Als ich drei Minuten später – im Schweinsgalopp von Station 8a herübergerannt – japsend und keuchend im Kreißsaal eintreffe, geht es meiner Patientin erschreckend gut – die PDA sitzt wie eine Eins, Frau Schwarz verspürt sehr wohl noch Druck, aber keinen Schmerz und ist somit ausgesprochen glücklich und willig. Und warum in aller Welt habe ich mir jetzt den Wolf gerannt? Schwanger? Hm?

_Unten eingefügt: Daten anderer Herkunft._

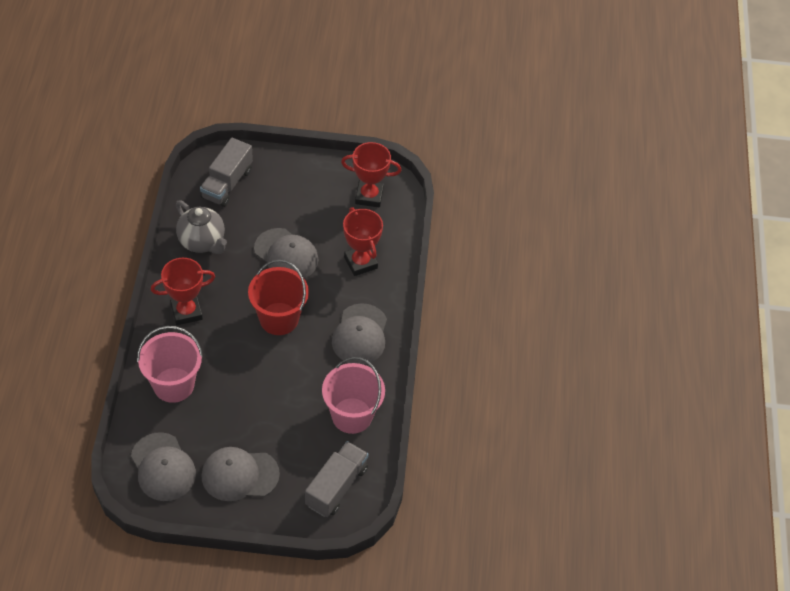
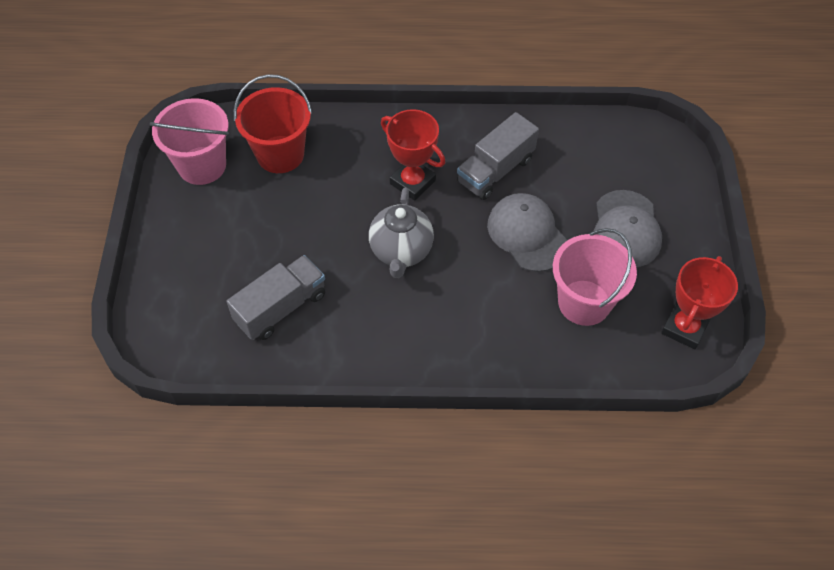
grey cap: [131,432,196,501] [201,447,280,501] [254,228,318,278] [332,303,387,365] = 4 -> [487,193,567,272] [594,190,662,267] = 2
red trophy: [151,258,215,325] [341,142,401,208] [343,207,383,276] = 3 -> [381,109,445,201] [661,256,738,349] = 2

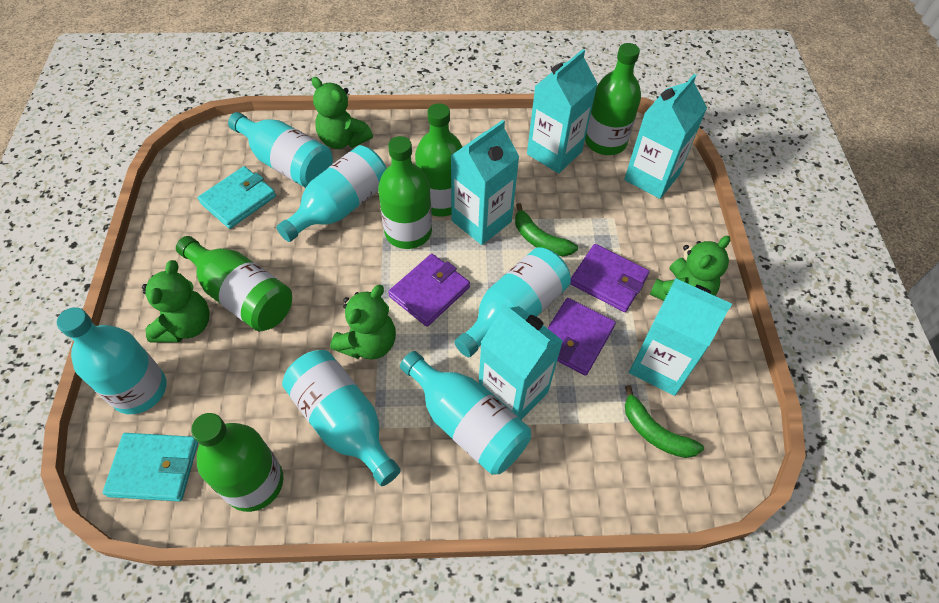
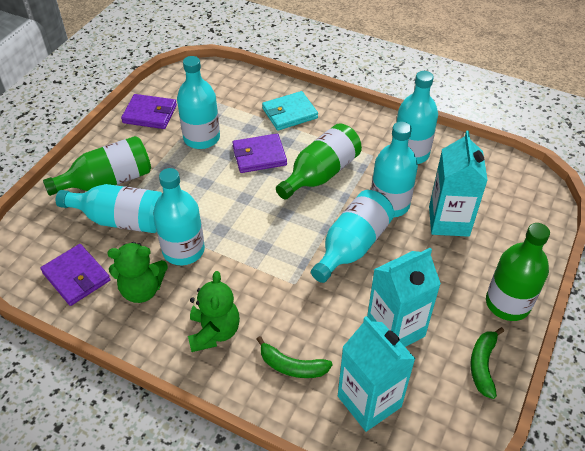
green bottle: [176,236,292,331] [191,413,283,512] [378,136,432,249] [415,103,462,217] [585,43,641,155] = 5 -> [43,136,151,196] [276,123,362,200] [486,223,550,321] = 3
green teddy bear: [142,260,209,342] [311,77,373,149] [330,285,396,360] [650,236,730,301] = 4 -> [107,242,168,303] [188,271,240,352] = 2
turquoise carton: [451,120,519,245] [479,303,563,420] [527,49,598,174] [624,74,707,199] [629,278,732,396] = 5 -> [338,316,415,432] [367,248,441,347] [429,131,488,237] = 3
turquoise wallet: [103,433,198,501] [198,166,276,229] = 2 -> [262,91,318,131] = 1

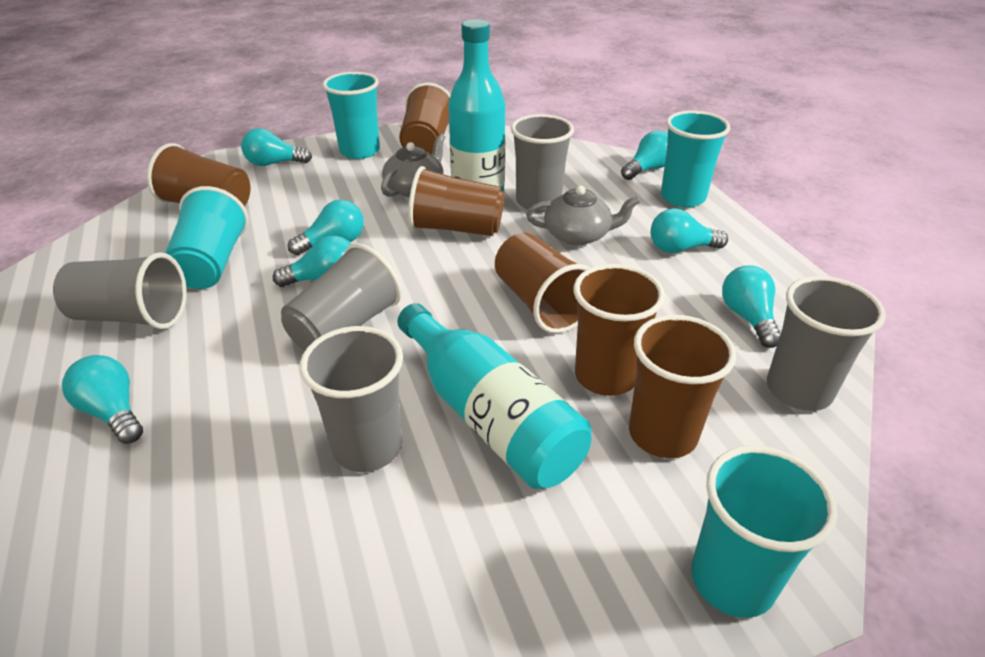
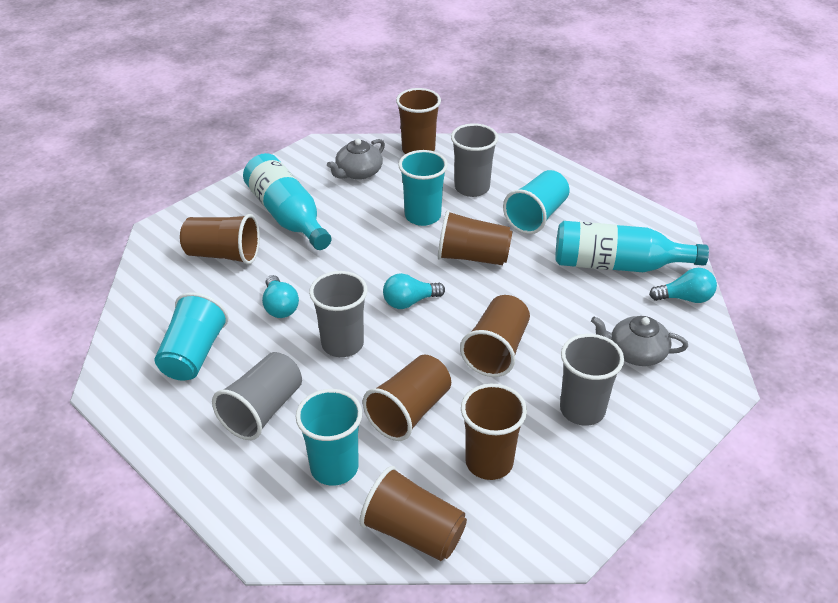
brown cup: [147,143,250,207] [399,83,451,154] [408,166,504,236] [495,233,590,333] [574,264,665,396] [629,315,736,458] = 6 -> [180,214,260,265] [359,466,467,561] [363,355,451,441] [396,88,441,154] [438,210,513,265] [460,295,530,377] [461,384,527,480] = 7
grey cup: [53,252,187,329] [281,243,402,351] [300,326,403,472] [511,114,574,212] [767,276,886,411] = 5 -> [212,352,302,440] [309,271,367,357] [451,123,498,197] [560,334,624,426] = 4
turquoise light bulb: [62,355,143,444] [241,128,312,166] [273,236,351,287] [288,199,364,255] [621,130,668,180] [651,208,728,253] [722,265,780,348] = 7 -> [262,275,299,318] [383,273,445,309] [649,268,717,303] = 3

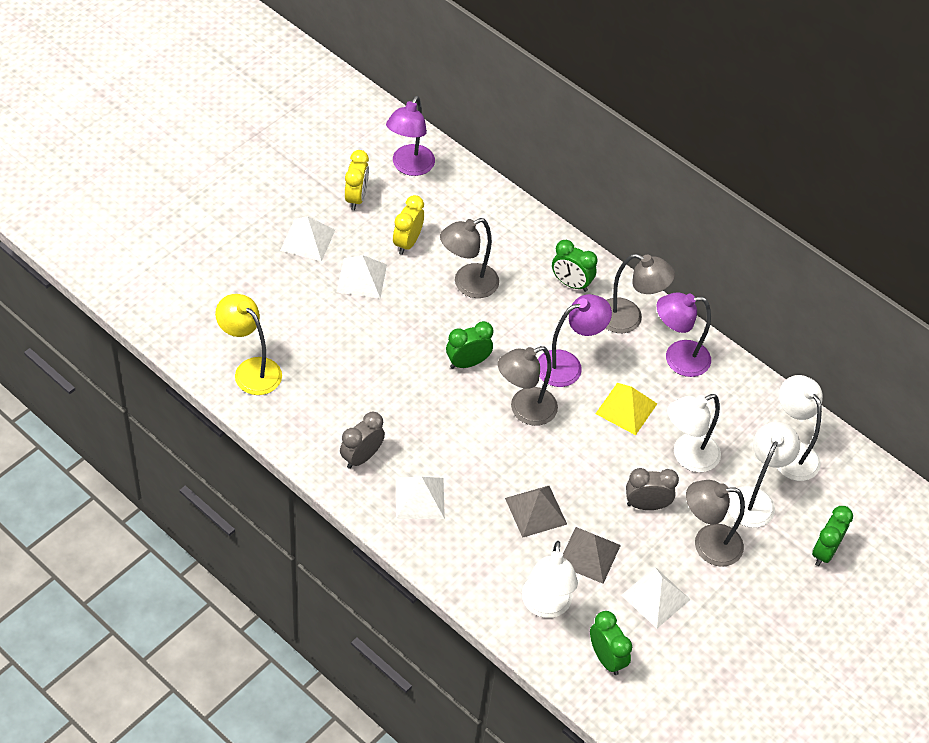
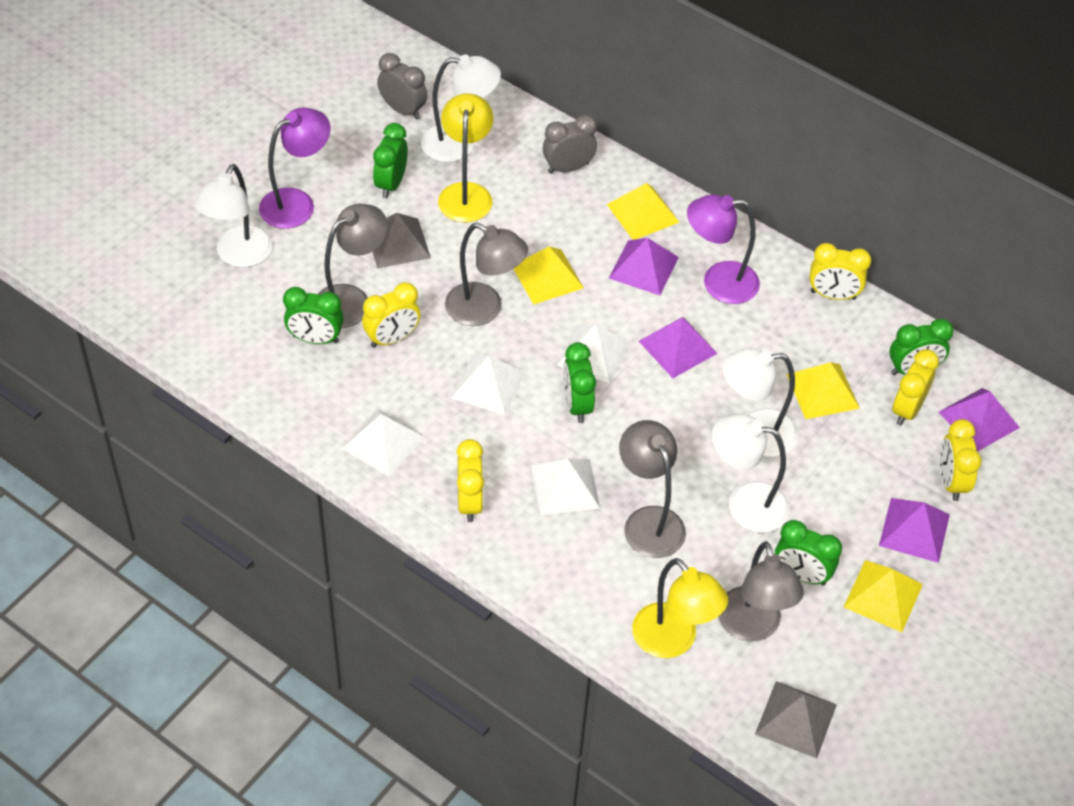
green clock: [446,321,493,369] [552,240,597,292] [590,611,632,675] [812,506,853,566] = 4 -> [283,287,344,344] [373,123,408,198] [563,342,596,423] [775,520,842,586] [889,319,953,375] = 5
purple lamp: [386,96,435,176] [538,294,612,387] [657,292,711,377] = 3 -> [259,108,331,229] [687,194,760,304] = 2
purple pyramid: none = 0 -> [609,238,679,295] [639,317,718,378] [879,498,950,563] [939,388,1020,452] = 4
yellow clock: [345,150,369,210] [393,195,424,255] = 2 -> [362,282,420,348] [456,439,484,522] [809,243,871,300] [892,349,939,426] [940,419,982,501] = 5
yellow lamp: [215,294,282,395] = 1 -> [438,93,493,222] [632,558,728,658] = 2
yellow pyramid: [595,383,657,435] = 1 -> [514,247,584,304] [607,183,679,240] [786,362,860,419] [844,560,923,632] = 4

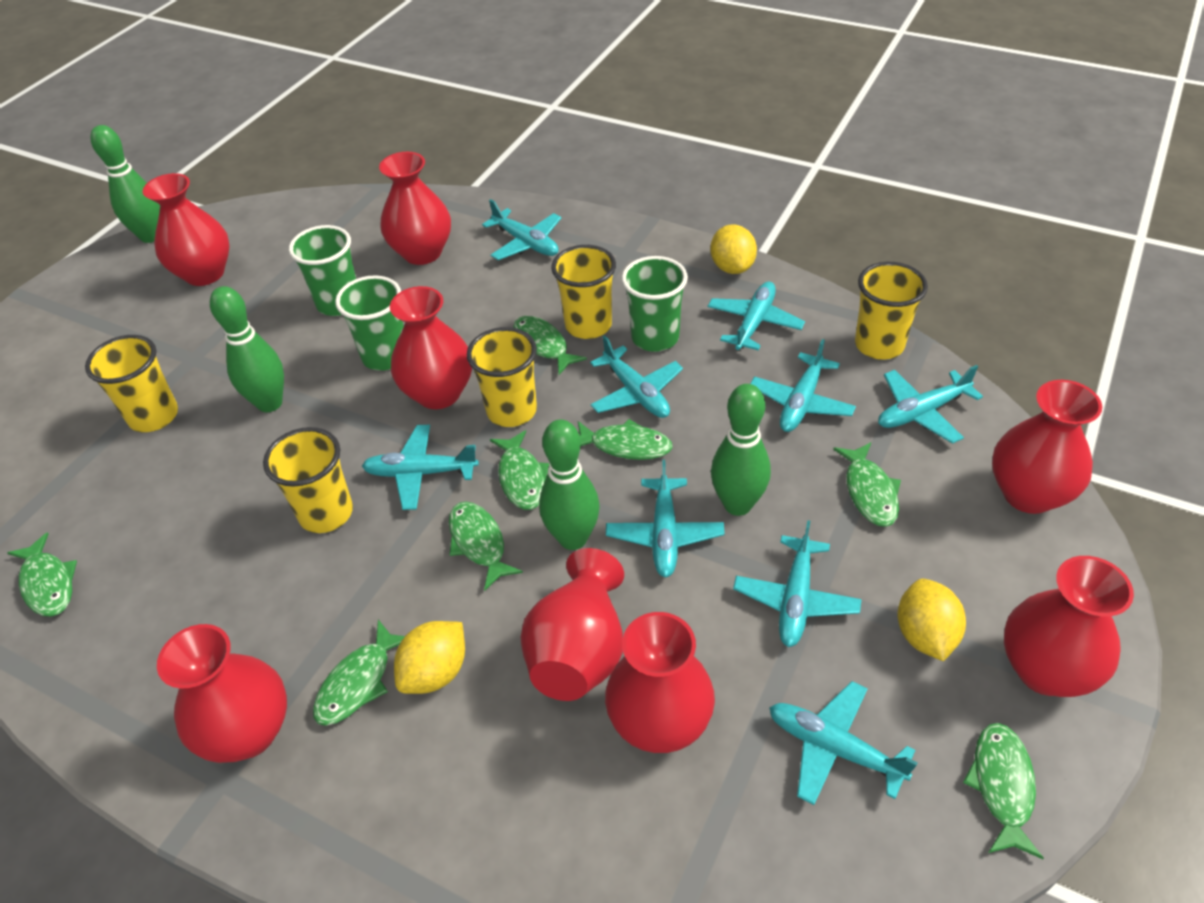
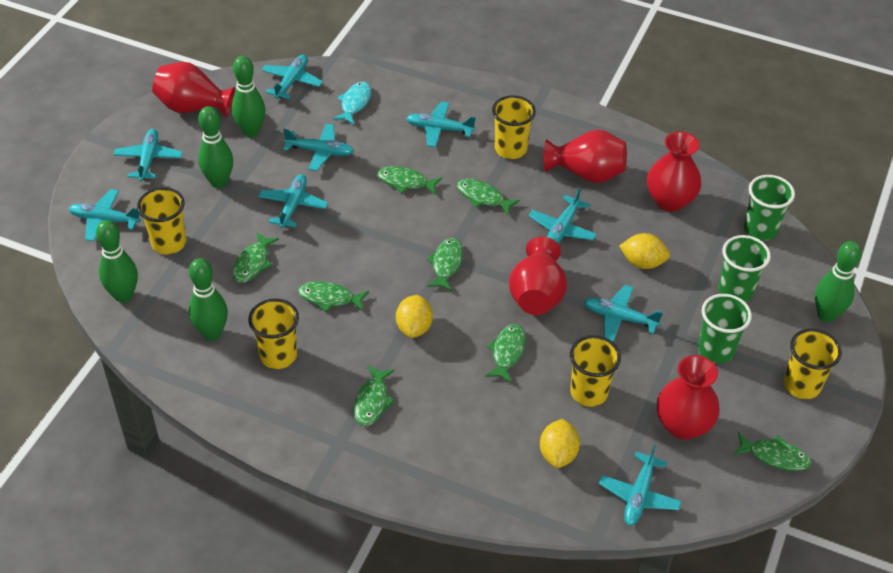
green bowling pin: [90,125,160,243] [210,286,284,412] [539,420,600,550] [711,384,771,516] = 4 -> [96,220,138,303] [189,258,228,341] [198,106,233,188] [232,56,266,137] [815,241,862,322] = 5
red vase: [143,173,230,286] [157,624,287,763] [379,152,451,265] [390,286,472,409] [521,548,624,701] [605,612,715,753] [992,380,1102,514] [1004,556,1134,697] = 8 -> [152,62,235,117] [509,236,567,315] [543,129,627,183] [647,131,702,212] [657,355,720,440] = 5
turquoise fish: none = 0 -> [333,82,372,124] = 1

Hand aufs Herz – eigentlich kann ich PDAs nicht leiden! Denn auch wenn es wissenschaftlich letztlich nicht erwiesen ist, machen sie immer wieder hässliche CTGs, zögern obendrein die ganze Entbindungsnummer länger hinaus, als unbedingt nötig, und sorgen auch sonst für mehr Kummer als Freude. In diesem ganz speziellen Fall hat uns die Rückenmarksanästhesie jedoch tatsächlich vor dem drohenden Kaiserschnitt gerettet. Jetzt müssen wir nur noch schauen, dass wir das Ding auch sauber nach Hause fahren.
Und das machen wir dann auch: 20 Minuten und fünf lehrbuchmäßige, durch den Wehentropf angeschubste Presswehen später haben wir Frau Schwarz von einem ganz reizenden, munter vor sich hin brüllenden Baby entbunden.